Berbicara mengenai gerakan, gerakan tentunya selalu identik dengan pemuda dan idealisme. Sebuah gerakan tidak lagi mewajibkan kita untuk selalu menggunakan media konvensional seperti turun ke jalan hingga menghabiskan ongkos transportasi serta konsumsi. Namun saat ini zaman yang terus berkembang telah menciptakan model gerakan baru, yaitu menggunakan sarana media sosial. Hal ini terbukti berhasil dalam kasus Arab Spring, dimana puncaknya yaitu penggulingan tiap pemimpin diktaktor di Arab dan revolusi sistem negara tersebut menuju demokrasi.
Dalam menciptakan gerakan ini tentunya bukan perjalanan yang singkat, diperlukan perpaduan gerakan konvensional dengan gerakan melalui media sosial, serta peran dari pemuda sebagai katalisator dalam gerakan dan sebagai pengkritik pemerintah yang paling vokal. Misalnya melalui kasus Arab Spring ini kita dapat melihat keterlibatan meme sebagai alat kritik yang satire terhadap ketidaksetujuan seseorang atas sebuah kebijakan. Melalui akun yang bernama @arabspringmemes yang berisikan meme serta caption berhashtag yang akhirnya berperan dalam menciptakan gerakan dalam media sosial semakin masif.
Tidak semua gerakan di dalam media sosial pada akhirnya dapat menciptakan perubahan yang revolusional, bahkan tak dapat menciptakan perubahan apapun. Maka dari itu dibutuhkan konsistensi dalam menciptakan gerakan yang bermula dari media sosial, kemudian dipadukan dengan gerakan dengan turun ke jalan. Berbagai halangan seringkali dijumpai dalam melakukan gerakan di media sosial. Seperti kemunculan oknum yang kontra terhadap gerakan kita, menciptakan counter-meme yang akhirnya dapat menjadi wacana yang berkembang lalu mengubah persepsi beberapa penikmat konten meme tersebut menjadi kontra terhadap gerakan tersebut.
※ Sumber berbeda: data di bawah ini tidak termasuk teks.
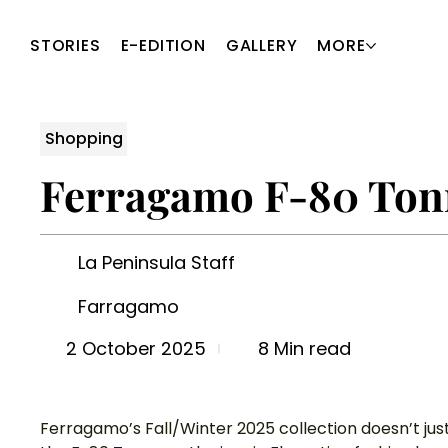
STORIES
E-EDITION
GALLERY
MORE
Shopping
Ferragamo F-80 Tonn
La Peninsula Staff
Farragamo
8 Min read
2 October 2025
Ferragamo’s Fall/Winter 2025 collection doesn’t just 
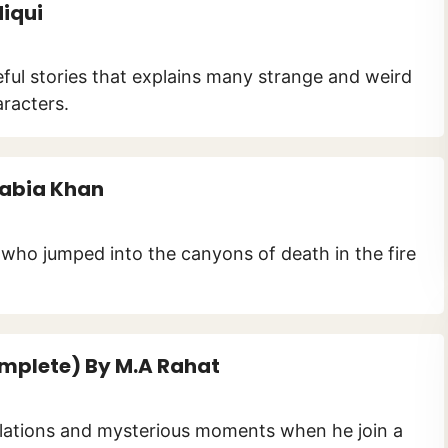
diqui
seful stories that explains many strange and weird
racters.
Rabia Khan
l who jumped into the canyons of death in the fire
mplete) By M.A Rahat
ulations and mysterious moments when he join a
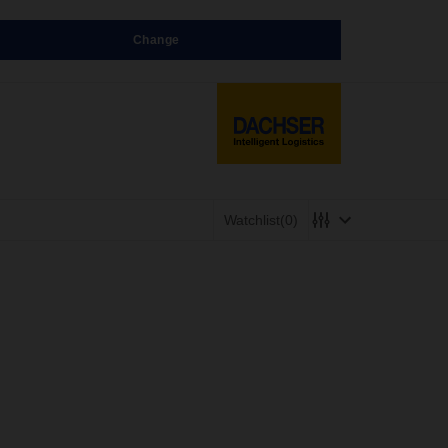
Change
Watchlist
(0)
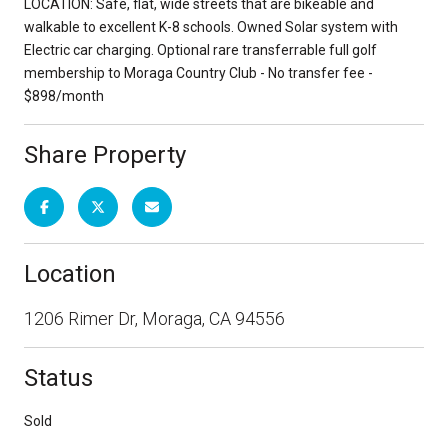
LOCATION: Safe, flat, wide streets that are bikeable and
walkable to excellent K-8 schools. Owned Solar system with
Electric car charging. Optional rare transferrable full golf
membership to Moraga Country Club - No transfer fee -
$898/month
Share Property
Location
1206 Rimer Dr, Moraga, CA 94556
Status
Sold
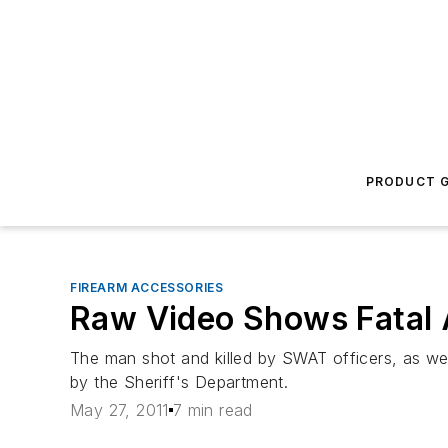
PRODUCT G
FIREARM ACCESSORIES
Raw Video Shows Fatal
The man shot and killed by SWAT officers, as wel
by the Sheriff's Department.
May 27, 2011
7 min read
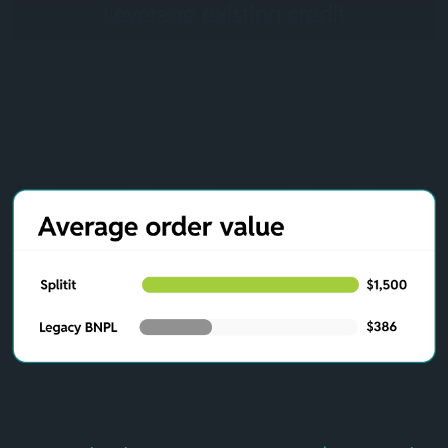
Leverage existing credit
Splitit removes the high risks of legacy BNPL by using
existing credit. There’s no underwriting process, no
impact on credit scores, and no new debt creation. Your
customers continue earning their premium credit card
rewards, transaction insurance, and fraud protection
while purchasing your luxury items through
manageable installments.
Seamless integration without
registrations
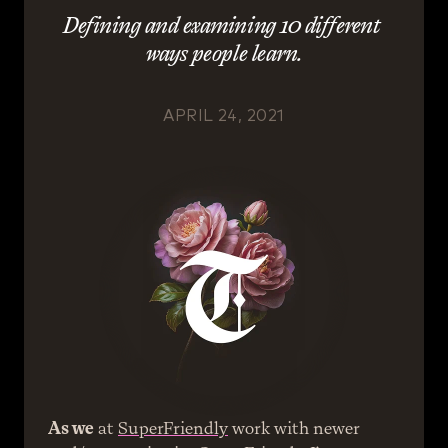
Defining and examining 10 different 
ways people learn.
APRIL 24, 2021
As we
 at 
SuperFriendly
 work with newer 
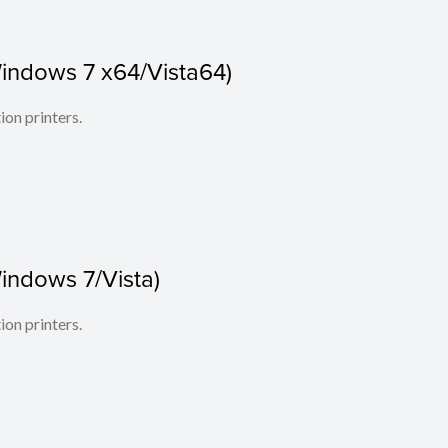
indows 7 x64/Vista64)
ion printers.
indows 7/Vista)
ion printers.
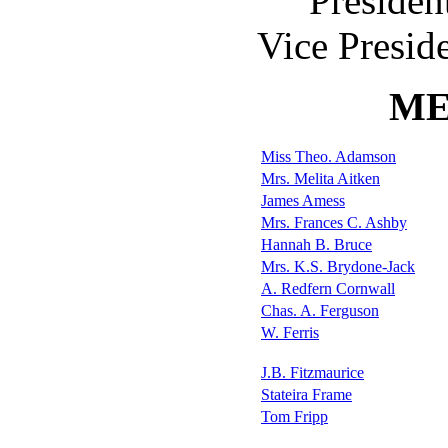
Presiden
Vice Presid
ME
Miss Theo. Adamson
Mrs. Melita Aitken
James Amess
Mrs. Frances C. Ashby
Hannah B. Bruce
Mrs. K.S. Brydone-Jack
A. Redfern Cornwall
Chas. A. Ferguson
W. Ferris
J.B. Fitzmaurice
Stateira Frame
Tom Fripp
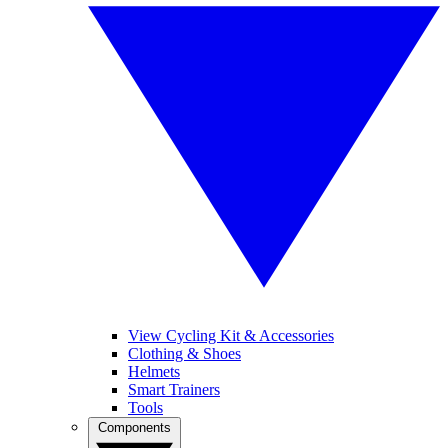
View Cycling Kit & Accessories
Clothing & Shoes
Helmets
Smart Trainers
Tools
Components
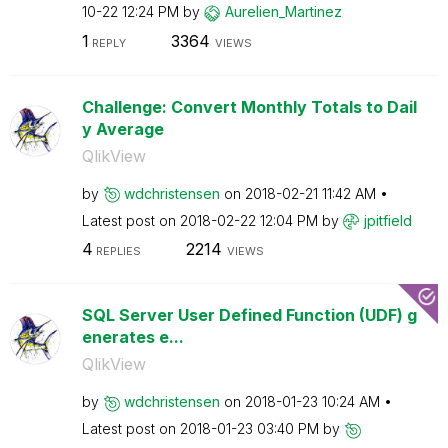
10-22
12:24 PM
by
Aurelien_Martin
ez
1
3364
REPLY
VIEWS
Challenge: Convert Monthly Totals to Dail
y Average
QlikView
by
wdchristensen
on
‎2018-02-21
11:42 AM
Latest post on
‎2018-02-22
12:04 PM
by
jpitfield
4
2214
REPLIES
VIEWS
SQL Server User Defined Function (UDF) g
enerates e...
QlikView
by
wdchristensen
on
‎2018-01-23
10:24 AM
Latest post on
‎2018-01-23
03:40 PM
by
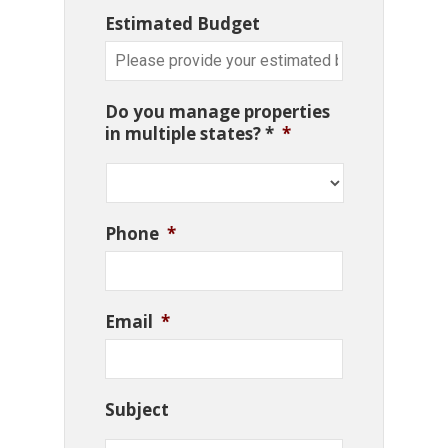
Estimated Budget
Do you manage properties
in multiple states? *
*
Phone
*
Email
*
Subject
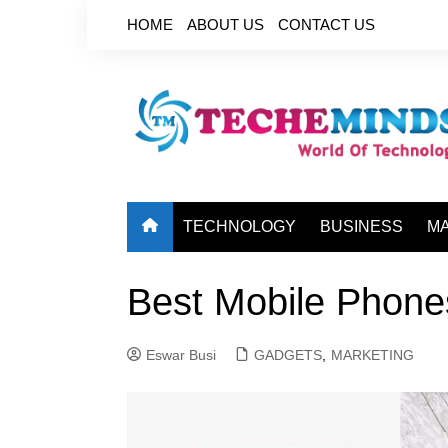
Skip
HOME
ABOUT US
CONTACT US
to
content
TECHNOLOGY
BUSINESS
M
Best Mobile Phone
Eswar Busi
GADGETS
,
MARKETING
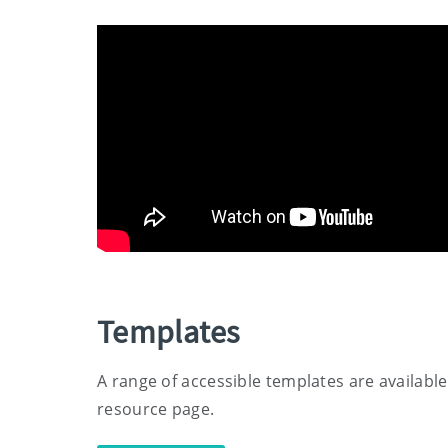
Templates
A range of accessible templates are available
resource page.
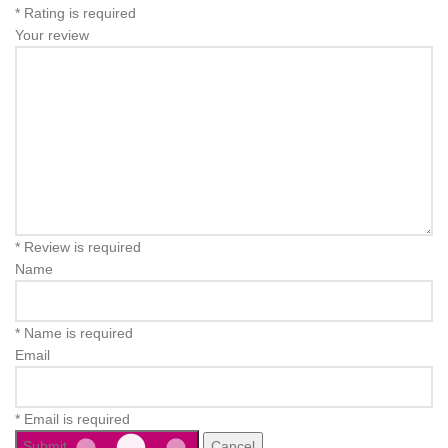
* Rating is required
Your review
* Review is required
Name
* Name is required
Email
* Email is required
Submit
Cancel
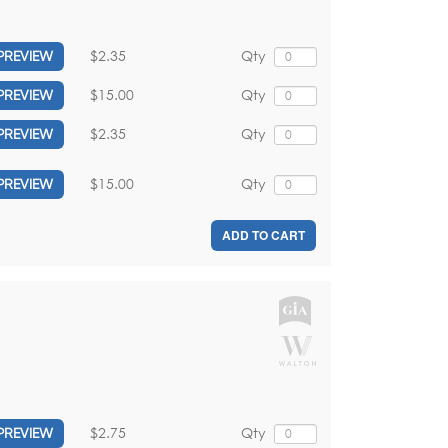
$2.35
Qty
PREVIEW
$15.00
Qty
PREVIEW
$2.35
Qty
PREVIEW
$15.00
Qty
PREVIEW
ADD TO CART
$2.75
Qty
PREVIEW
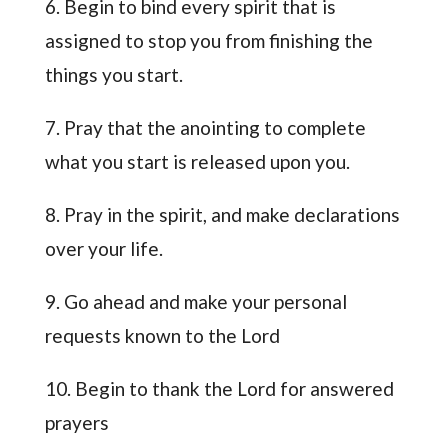
6. Begin to bind every spirit that is
assigned to stop you from finishing the
things you start.
7. Pray that the anointing to complete
what you start is released upon you.
8. Pray in the spirit, and make declarations
over your life.
9. Go ahead and make your personal
requests known to the Lord
10. Begin to thank the Lord for answered
prayers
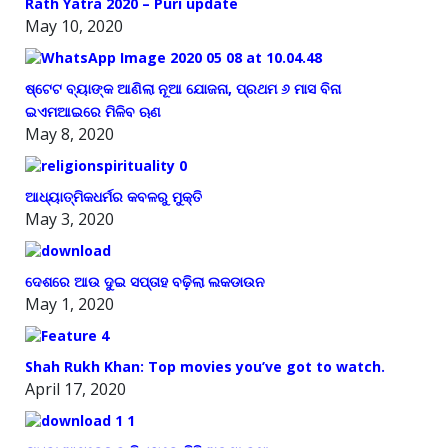
Rath Yatra 2020 – Puri update
May 10, 2020
ଷ୍ଟେଟ ବ୍ୟାଙ୍କ ଆଣିଲା ନୂଆ ଯୋଜନା, ପ୍ରଥମ ୬ ମାସ ବିନା
ଇଏମଆଇରେ ମିଳିବ ଋଣ
May 8, 2020
ଆଧ୍ୟାତ୍ମିକଧର୍ମର କବଳରୁ ମୁକ୍ତି
May 3, 2020
ଦେଶରେ ଆଉ ଦୁଇ ସପ୍ତାହ ବଢ଼ିଲା ଲକଡାଉନ
May 1, 2020
Shah Rukh Khan: Top movies you’ve got to watch.
April 17, 2020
Selanjutnya dengan melibatkan pemerintah yang memblokir atau menghapus beberapa konten tersebut dengan dalih jika konten tersebut melanggar UU ITE dan berbagai macam cara lainnya, dikerahkan untuk menumbangkan gerakan di media sosial sebelum ia naik ke permukaan dan semakin sulit untuk diantisipasi.
Hal ini juga menandakan bahwa meme berperan sebagai salah satu katalisator yang diandalkan oleh pemuda dalam membangun gerakan mereka di media sosial baik secara individu maupun kolektif. Misalnya, ingin membawakan isu atau kebijakan pemerintah yang perlu dikritik secara singkat namun dapat menyentuh hati nurani masyarakat, maka meme lah menjadi salah satu solusinya. Sebab melalui meme lah, kontroversialnya kebijakan tersebut dikonstruksi dengan cara yang berbeda, beberapa orang bahkan menganggap kemasan melalui meme jauh lebih menarik dibandingkan dengan isu yang dikemas oleh media massa mainstream. Mereka melihat bahwa meme memiliki cara yang unik, disatu sisi ia mengkritik dengan tajam, disatu sisi ia sulit untuk diidentifikasikan sebagai sesuatu yang mengancam.
Meskipun tidak dapat dipungkiri bahwa kelemahannya sendiri yaitu tidak ada ikatan yang kuat jika sebuah gerakan hanya difondasikan melalui media sosial dan meme, sebab sebuah gerakan harus berjalan dengan konsisten, melibatkan pemuda yang dimasa-masanya masih belum terjerumus dalam pikiran pragmatis, juga memerlukan organisasi dan lembaga yang turut ikut andil sebagai pengerat ikatan antara warganet, sehingga dapat menciptakan gerakan yang konsisten, masif, dan solid meskipun hanya bermodalkan media sosial.